FOREIGN investment in agricultural assets, which many Australians see as ''unrestricted, unrestrained, uncontrolled'', would be subject to much greater scrutiny under a Coalition government, and workplace reform would be based on the principle of ''higher pay for better work'', says the shadow treasurer, Joe Hockey.

In an exclusive interview with the Herald, Mr Hockey identified the government's $36 billion national broadband network as the Coalition's big political target this year.

Mr Hockey also unveiled the Coalition's three-point economic plan for the year and a ''strong, positive agenda'', following a year in which the Opposition Leader, Tony Abbott, was criticised for being too negative.

The broadband network was by far the biggest off-budget initiative ever seen in Australian government, Mr Hockey said, referring to government programs that have not been accounted for in the federal budget. The broadband network is treated as a government asset and not as a budget item.

''I mean, it's multiples of anything that's ever been off-budget … it detracts from productivity,'' he said.

Mr Hockey vowed to increase accountability of the government's off-budget initiatives, including the broadband network, the National Disability Insurance Scheme and the planned National Dental Scheme.

He said Australia's productivity slump was the second tier of the Coalition's economic policy, but he refused to be drawn on the detail of its industrial relations policy.

Workplace relations was the subject of an internal Liberal Party brawl in September when the former workplace relations minister Peter Reith urged Mr Abbott to make it a front-and-centre issue.

Mr Abbott ignored the call and ruled out a return to statutory individual contracts.

Mr Hockey revealed a review of foreign investment guidelines would be part of the Coalition's economic policy agenda.

''There is room for better and more transparent analysis of foreign investment,'' he said. ''There is a perception issue that there is unrestricted, unrestrained, uncontrolled foreign investment, particularly in agriculture.

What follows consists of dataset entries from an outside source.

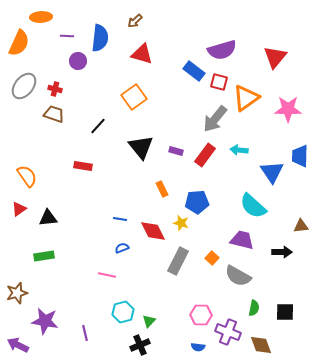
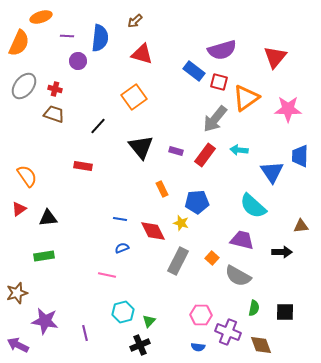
orange ellipse at (41, 17): rotated 15 degrees counterclockwise
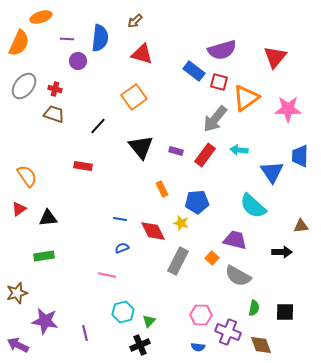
purple line at (67, 36): moved 3 px down
purple trapezoid at (242, 240): moved 7 px left
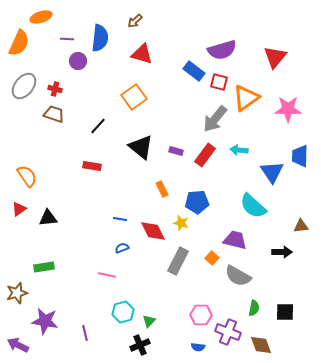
black triangle at (141, 147): rotated 12 degrees counterclockwise
red rectangle at (83, 166): moved 9 px right
green rectangle at (44, 256): moved 11 px down
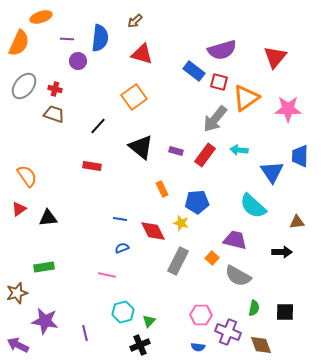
brown triangle at (301, 226): moved 4 px left, 4 px up
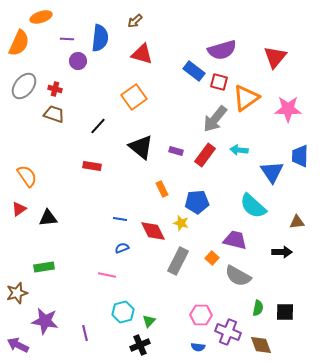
green semicircle at (254, 308): moved 4 px right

We may well flag changes to foreign investment rules, and we will have more to say about that.''

Foreign buy-up of Australian farms and food security is a hot issue for many Coalition voters. A government-commissioned report on the issue by the Australian Bureau of Agricultural and Resource Economics is expected to be released this month.

At present, foreign ownership laws kick in only when investments exceed $230 million.

A Senate inquiry chaired by the Liberal senator Bill Heffernan is also looking into the issue.

Mr Hockey said ''some'' of the Coalition's policies would be submitted to the Parliamentary Budget Office for costing.

During the 2010 election campaign, the opposition refused to have its policies costed by Treasury, opting instead to have them assessed by a West Australian accountancy firm, WHK Horwath.

The accountants who completed the costings have since been found to have breached professional standards and were fined for misrepresenting the costings as an audit.